-- WHAT IS REQUIRED --
Show all lines of the entries in which the word "postfix" is found.

-- INFORMATION --
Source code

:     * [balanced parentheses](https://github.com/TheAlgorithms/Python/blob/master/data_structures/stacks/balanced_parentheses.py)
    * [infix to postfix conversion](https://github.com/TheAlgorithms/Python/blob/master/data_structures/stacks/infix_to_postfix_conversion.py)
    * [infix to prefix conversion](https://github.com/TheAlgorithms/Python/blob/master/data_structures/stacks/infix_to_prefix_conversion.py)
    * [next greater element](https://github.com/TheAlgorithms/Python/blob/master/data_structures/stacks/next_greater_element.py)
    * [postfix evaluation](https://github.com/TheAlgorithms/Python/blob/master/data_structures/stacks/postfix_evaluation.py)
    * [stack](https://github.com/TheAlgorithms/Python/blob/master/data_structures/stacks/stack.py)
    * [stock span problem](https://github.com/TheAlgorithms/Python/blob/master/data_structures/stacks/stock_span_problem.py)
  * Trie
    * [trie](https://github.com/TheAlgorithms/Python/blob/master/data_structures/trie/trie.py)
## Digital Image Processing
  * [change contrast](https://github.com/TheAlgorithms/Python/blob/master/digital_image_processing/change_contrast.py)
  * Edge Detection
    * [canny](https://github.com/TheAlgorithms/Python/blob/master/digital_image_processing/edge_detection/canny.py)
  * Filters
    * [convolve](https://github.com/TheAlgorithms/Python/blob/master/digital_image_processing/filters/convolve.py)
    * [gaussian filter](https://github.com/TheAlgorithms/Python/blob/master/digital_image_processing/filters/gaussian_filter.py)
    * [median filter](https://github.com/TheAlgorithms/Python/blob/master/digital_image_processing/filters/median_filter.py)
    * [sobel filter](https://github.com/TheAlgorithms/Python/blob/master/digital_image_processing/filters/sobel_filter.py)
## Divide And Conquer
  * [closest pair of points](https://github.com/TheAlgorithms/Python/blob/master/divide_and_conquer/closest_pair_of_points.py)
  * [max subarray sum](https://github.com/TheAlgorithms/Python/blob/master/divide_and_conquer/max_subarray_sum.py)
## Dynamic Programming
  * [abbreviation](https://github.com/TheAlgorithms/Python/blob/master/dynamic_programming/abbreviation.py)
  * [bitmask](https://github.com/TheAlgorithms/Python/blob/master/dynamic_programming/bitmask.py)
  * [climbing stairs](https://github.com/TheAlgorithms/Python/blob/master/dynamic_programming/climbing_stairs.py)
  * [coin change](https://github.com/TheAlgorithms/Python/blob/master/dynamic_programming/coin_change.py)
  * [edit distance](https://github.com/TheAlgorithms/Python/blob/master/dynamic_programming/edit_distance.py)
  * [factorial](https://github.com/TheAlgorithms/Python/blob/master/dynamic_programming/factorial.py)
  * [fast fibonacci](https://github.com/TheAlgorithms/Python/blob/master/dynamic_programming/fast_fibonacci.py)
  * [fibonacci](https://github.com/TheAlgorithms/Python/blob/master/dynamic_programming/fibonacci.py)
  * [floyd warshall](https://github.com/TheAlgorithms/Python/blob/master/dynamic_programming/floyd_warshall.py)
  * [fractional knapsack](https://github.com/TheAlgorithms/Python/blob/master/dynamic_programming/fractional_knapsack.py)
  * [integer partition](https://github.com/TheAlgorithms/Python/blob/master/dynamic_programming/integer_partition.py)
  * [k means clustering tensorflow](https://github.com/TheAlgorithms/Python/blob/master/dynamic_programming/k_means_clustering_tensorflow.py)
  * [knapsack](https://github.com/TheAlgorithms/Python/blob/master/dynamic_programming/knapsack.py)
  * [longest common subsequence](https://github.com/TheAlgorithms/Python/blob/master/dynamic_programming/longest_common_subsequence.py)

-- RESULT FOR THIS TASK --
    * [infix to postfix conversion](https://github.com/TheAlgorithms/Python/blob/master/data_structures/stacks/infix_to_postfix_conversion.py)
    * [postfix evaluation](https://github.com/TheAlgorithms/Python/blob/master/data_structures/stacks/postfix_evaluation.py)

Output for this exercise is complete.